=== Extrait de page ===
Maudite Poutine
Numéro : 191Entretien AVEC KARL LEMIEUX
PAR CHARLES-ANDRÉ CODERRE
Peux-tu nous parler de l’origine de Maudite Poutine ?
On discute du film trois ans après sa finition. Je me rends compte qu’à sa sortie, il y a eu quelque chose d’incompris chez plusieurs spectateurs. Souvent, les gens se questionnaient sur les motivations de raconter une histoire de crime organisé dans un village du centre du Québec. C’est important de comprendre que ce qui est montré dans le film, ce sont des choses qui se produisent pour de vrai. D’où l’intérêt de retourner dans mon village natal et essayer de faire face à cette réalité. Le projet, c’était d’essayer de réfléchir à une époque, à des choses qui sont arrivées dans mon village. Je suis parti de là quand j’avais 17 ans, mais c’était aussi une façon de voir ce qu’étaient devenus les amis qui étaient restés là-bas.
===
- **Consigne A**
Dans l'entretien, combien de temps après la finition du film la discussion a-t-elle lieu ?
- **Consigne B**
Veuillez transcrire le passage de l'entretien qui va de « On discute du » jusqu'à « étaient restés là-bas. ».
Les données qui suivent ne sont pas nécessaires.
=== Données affichées ===
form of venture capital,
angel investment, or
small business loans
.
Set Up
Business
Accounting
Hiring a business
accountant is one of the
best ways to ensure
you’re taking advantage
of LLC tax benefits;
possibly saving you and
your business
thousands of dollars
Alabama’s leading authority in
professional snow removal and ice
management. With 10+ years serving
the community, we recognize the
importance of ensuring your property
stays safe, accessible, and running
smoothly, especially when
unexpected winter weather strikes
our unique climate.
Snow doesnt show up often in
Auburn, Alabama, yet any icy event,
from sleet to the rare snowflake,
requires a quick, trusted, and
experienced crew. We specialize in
===
=== Données affichées ===
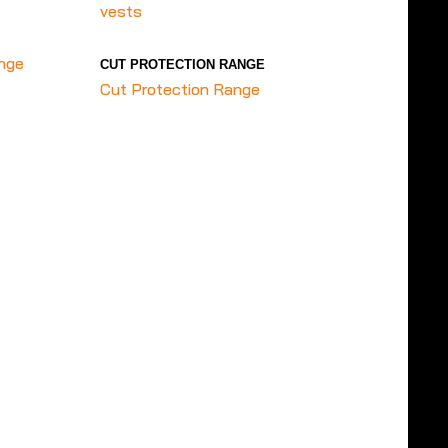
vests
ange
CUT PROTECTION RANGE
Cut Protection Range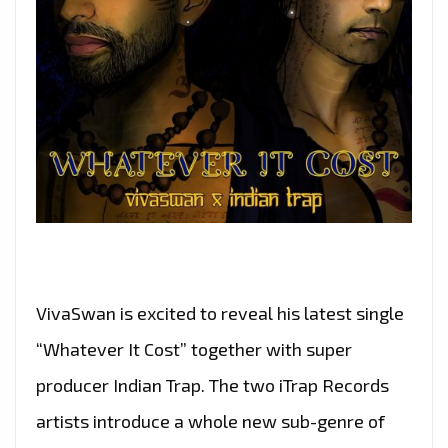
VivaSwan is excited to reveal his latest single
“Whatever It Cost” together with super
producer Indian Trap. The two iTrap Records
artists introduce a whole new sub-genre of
===
- **Zone de réponse A**
Trois ans après sa finition.

- **Zone de réponse B**
On discute du film trois ans après sa finition. Je me rends compte qu’à sa sortie, il y a eu quelque chose d’incompris chez plusieurs spectateurs. Souvent, les gens se questionnaient sur les motivations de raconter une histoire de crime organisé dans un village du centre du Québec. C’est important de comprendre que ce qui est montré dans le film, ce sont des choses qui se produisent pour de vrai. D’où l’intérêt de retourner dans mon village natal et essayer de faire face à cette réalité. Le projet, c’était d’essayer de réfléchir à une époque, à des choses qui sont arrivées dans mon village. Je suis parti de là quand j’avais 17 ans, mais c’était aussi une façon de voir ce qu’étaient devenus les amis qui étaient restés là-bas.